Ich schüttelte den Kopf.
"Kyle, alles in Ordnung?" Wieder diese dumpfe Stimme aus einem anderen Teil der Kabine.
Endlich hatte ich die Uniform übergestreift und trat in den nächsten Raum.
Ich stutzte. Uniform? Genau! Die Sachen, die ich jetzt trug, das war tatsächlich eine Uniform. Verflucht, wo war ich da hingeraten?
"Kyle, pennst Du etwa noch?"
Ich hatte den an das Schlafzimmer angrenzenden Raum durchschritten und die Türe erreicht. Mit einem sanften Zischen schob sie sich zur Seite. Dahinter erstreckte sich links und rechts ein leicht gekrümmter Gang. Genauso fremdartig und doch vertraut wie alles hier. Im Türrahmen stand eine junge Frau in einem kurzen hellblauen Kleid.
Auch eine Uniform, schoß es mir durch den Kopf.
"Scotty dreht Dir den Hals um, wenn Du nicht voran machst!"
Ich stand wie angewurzelt. Scotty?
Scotty, Uniform, Kyle, Enterprise, schoß es mir mit Warpgeschwindigkeit durch den Kopf. Ich war auf der Enterprise!

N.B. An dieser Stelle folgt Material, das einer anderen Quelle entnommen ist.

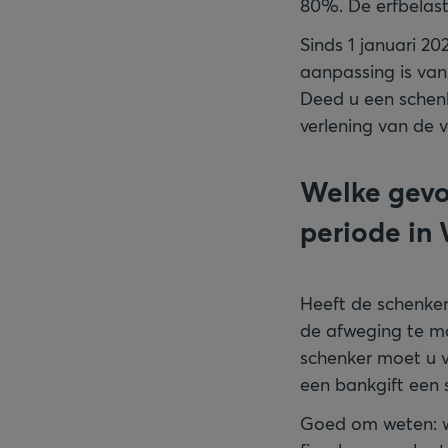
80%. De erfbelast
Sinds 1 januari 2
aanpassing is van
Deed u een schenki
verlening van de v
Welke gevo
periode in 
Heeft de schenker
de afweging te ma
schenker moet u v
een bankgift een s
Goed om weten: wa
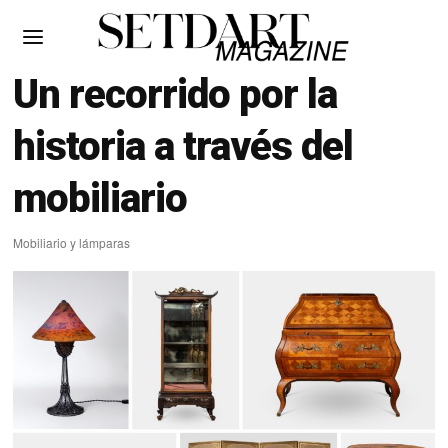
Un recorrido por la
historia a través del
mobiliario
Mobiliario y lámparas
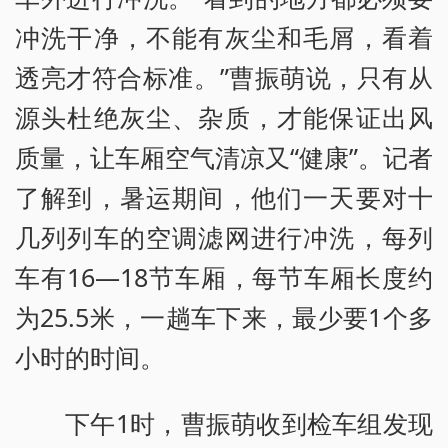
冲洗干净，不能有灰尘和毛屑，看着
透亮才符合标准。”曹振萌说，只有从
源头杜绝灰尘、杂质，才能保证出风
质量，让车厢空气清凉又“健康”。记者
了解到，暑运期间，他们一天要对十
几列列车的空调滤网进行冲洗，每列
车有16—18节车厢，每节车厢长度约
为25.5米，一趟车下来，最少要1个多
小时的时间。
下午1时，曹振萌收到检车组发现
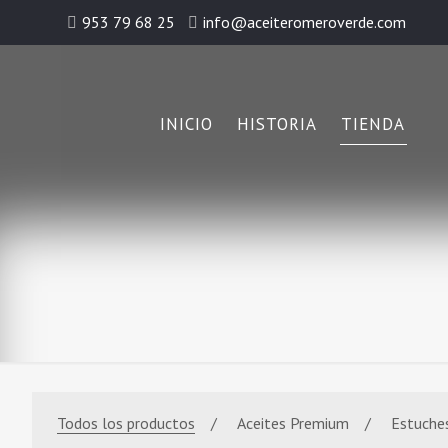
953 79 68 25
info@aceiteromeroverde.com
INICIO
HISTORIA
TIENDA
Todos los productos
Aceites Premium
Estuche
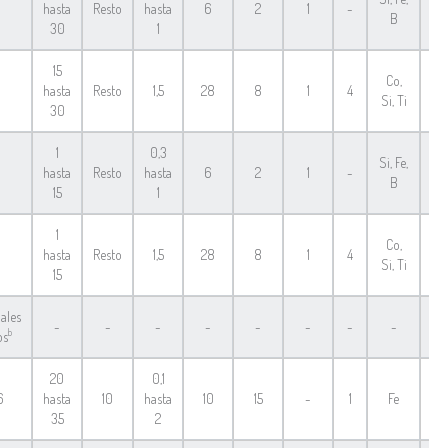
hasta
Resto
hasta
6
2
1
-
N
B
30
1
15
Co,
1
hasta
Resto
1,5
28
8
1
4
F
Si, Ti
30
1
0,3
Si, Fe,
hasta
Resto
hasta
6
2
1
-
F
B
15
1
1
Co,
1
hasta
Resto
1,5
28
8
1
4
F
Si, Ti
15
ales
-
-
-
-
-
-
-
-
F
b
os
20
0,1
6
hasta
10
hasta
10
15
-
1
Fe
C
35
2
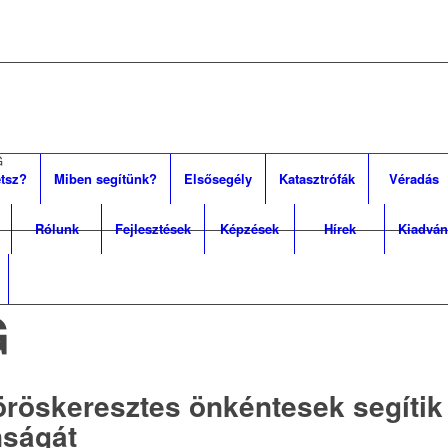
G
tsz?
Miben segítünk?
Elsősegély
Katasztrófák
Véradás
Rólunk
Fejlesztések
Képzések
Hírek
Kiadván
G
öröskeresztes önkéntesek segítik 
nságát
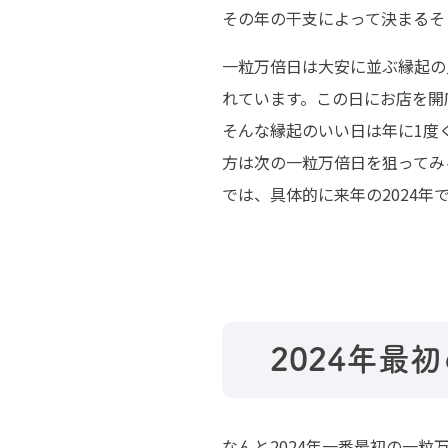
その年の干支によって決まるそ
一粒万倍日は大安に並ぶ縁起の
れています。この日にお店を開
そんな縁起のいい日は年に1度
方は次の一粒万倍日を狙ってみ
では、具体的に来年の2024
2024
年最初
なんと2024年一番最初の一粒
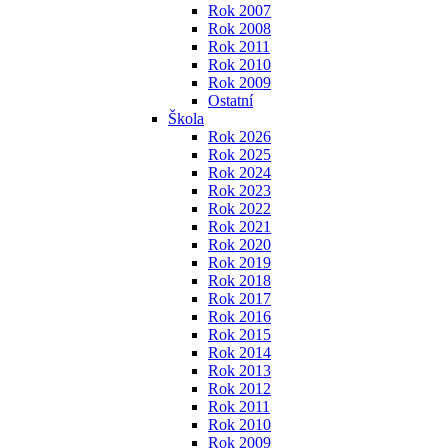
Rok 2007
Rok 2008
Rok 2011
Rok 2010
Rok 2009
Ostatní
Škola
Rok 2026
Rok 2025
Rok 2024
Rok 2023
Rok 2022
Rok 2021
Rok 2020
Rok 2019
Rok 2018
Rok 2017
Rok 2016
Rok 2015
Rok 2014
Rok 2013
Rok 2012
Rok 2011
Rok 2010
Rok 2009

"Quatsch!" sagte ich laut.
"Bitte?" fragte die junge Frau und sah mich erstaunt an.
"Ach ..." ich machte eine wage Geste mit der Hand. Sie zuckte mit den hübschen Schultern und setzte sich in Bewegung.
"Kommst Du?" fragte sie.
Mechanisch setzte ich einen Fuß vor den anderen und folgte ihr. Mehrere Leute in verschieden-farbigen Uniformen begegneten uns, liefen, sich leise unterhaltend, an uns vorbei.

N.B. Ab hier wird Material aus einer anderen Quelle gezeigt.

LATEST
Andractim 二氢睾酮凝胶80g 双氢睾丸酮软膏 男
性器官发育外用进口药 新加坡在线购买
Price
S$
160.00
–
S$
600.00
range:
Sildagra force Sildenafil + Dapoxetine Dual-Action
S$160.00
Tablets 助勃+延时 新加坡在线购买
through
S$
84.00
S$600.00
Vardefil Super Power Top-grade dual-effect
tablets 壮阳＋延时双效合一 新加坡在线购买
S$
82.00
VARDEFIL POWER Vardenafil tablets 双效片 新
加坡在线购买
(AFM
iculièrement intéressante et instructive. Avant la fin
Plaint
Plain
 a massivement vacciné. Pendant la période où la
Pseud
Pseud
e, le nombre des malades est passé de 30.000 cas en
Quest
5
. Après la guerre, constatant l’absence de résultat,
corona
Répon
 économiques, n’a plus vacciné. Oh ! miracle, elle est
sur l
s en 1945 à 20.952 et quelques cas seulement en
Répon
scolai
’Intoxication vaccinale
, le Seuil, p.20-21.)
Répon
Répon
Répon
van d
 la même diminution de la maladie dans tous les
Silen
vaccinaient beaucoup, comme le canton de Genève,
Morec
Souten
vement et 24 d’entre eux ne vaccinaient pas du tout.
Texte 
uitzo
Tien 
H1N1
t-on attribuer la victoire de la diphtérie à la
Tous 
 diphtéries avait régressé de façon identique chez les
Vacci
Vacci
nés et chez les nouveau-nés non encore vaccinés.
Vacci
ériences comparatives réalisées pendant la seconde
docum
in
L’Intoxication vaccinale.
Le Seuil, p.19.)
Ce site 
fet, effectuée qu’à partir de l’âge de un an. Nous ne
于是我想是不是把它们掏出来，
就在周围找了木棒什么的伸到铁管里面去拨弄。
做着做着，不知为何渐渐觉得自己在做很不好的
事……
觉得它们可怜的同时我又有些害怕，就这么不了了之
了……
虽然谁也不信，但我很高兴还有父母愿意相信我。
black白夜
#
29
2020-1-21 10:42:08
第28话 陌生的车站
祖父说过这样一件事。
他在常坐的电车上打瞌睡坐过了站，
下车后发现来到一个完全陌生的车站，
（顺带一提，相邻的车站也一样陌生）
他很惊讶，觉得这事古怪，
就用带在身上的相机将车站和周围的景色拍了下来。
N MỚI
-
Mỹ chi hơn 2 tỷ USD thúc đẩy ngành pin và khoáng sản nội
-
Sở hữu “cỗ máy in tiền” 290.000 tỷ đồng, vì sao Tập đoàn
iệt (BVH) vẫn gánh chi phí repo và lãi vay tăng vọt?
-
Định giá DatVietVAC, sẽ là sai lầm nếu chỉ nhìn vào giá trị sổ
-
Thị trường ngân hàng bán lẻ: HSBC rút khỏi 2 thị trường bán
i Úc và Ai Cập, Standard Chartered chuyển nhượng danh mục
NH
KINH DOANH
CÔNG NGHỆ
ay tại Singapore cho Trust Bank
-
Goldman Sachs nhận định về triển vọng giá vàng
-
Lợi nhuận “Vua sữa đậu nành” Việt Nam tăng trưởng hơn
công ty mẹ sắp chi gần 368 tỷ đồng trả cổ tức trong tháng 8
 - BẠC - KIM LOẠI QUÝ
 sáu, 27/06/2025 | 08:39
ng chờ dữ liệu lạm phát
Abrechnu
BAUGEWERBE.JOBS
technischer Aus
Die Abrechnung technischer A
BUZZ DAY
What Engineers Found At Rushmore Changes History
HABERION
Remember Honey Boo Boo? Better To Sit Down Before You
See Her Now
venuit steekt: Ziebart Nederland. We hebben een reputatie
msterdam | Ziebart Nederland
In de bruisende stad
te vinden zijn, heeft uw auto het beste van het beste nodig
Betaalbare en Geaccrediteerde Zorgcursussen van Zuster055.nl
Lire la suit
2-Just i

ENTERPRISE, dieser Gedanke stand in riesigen Lettern vor meinem inneren Auge. Ich hatte das Gefühl, durch eine dicke Nebelsuppe zu waten. Wußte nicht mal wohin.
Unmöglich!
Also mal ganz ruhig werden, bloß nicht den Kopf verlieren!
Zusammen traten wir durch eine Schiebetür.
"Transporterraum!" sagte die junge Frau.
Ich mußte ziemlich blöde ausgesehen haben, denn sie betrachtete mich forschend.
"Geht's Dir nicht gut? Vielleicht solltest Du mal zu Dr. McCoy gehen!"
"Nein, nein. Alles in Ordnung!"
Ha, in Ordnung! Nichts ist in Ordnung, donnerte es in meinem Schädel. Dr. McCoy, Scotty! Kyle? Unmöglich, Quatsch, NIE!
Der Lift hielt an und wir verließen zusammen die Transportkabine.
Also jetzt mal ganz langsam, versuchte ich innerlich zur Ruhe zu kommen. Ich habe, respektive bin, höchstwahrscheinlich in einem Traum, in dem ich mich auf der Enterprise befinde und gerade mit einer entzückenden jungen Frau über einen der Flure gehe.
Klar, ein Traum! Die Farben, das war doch in den 60er Jahren, gibt's doch heute gar nicht mehr! Ein Traum also!
Aber trotzdem! Irgendwie wurde ich das unbestimmte Gefühl nicht los, daß hier was nicht ganz so einfach wäre, wie ich es mir einzureden versuchte.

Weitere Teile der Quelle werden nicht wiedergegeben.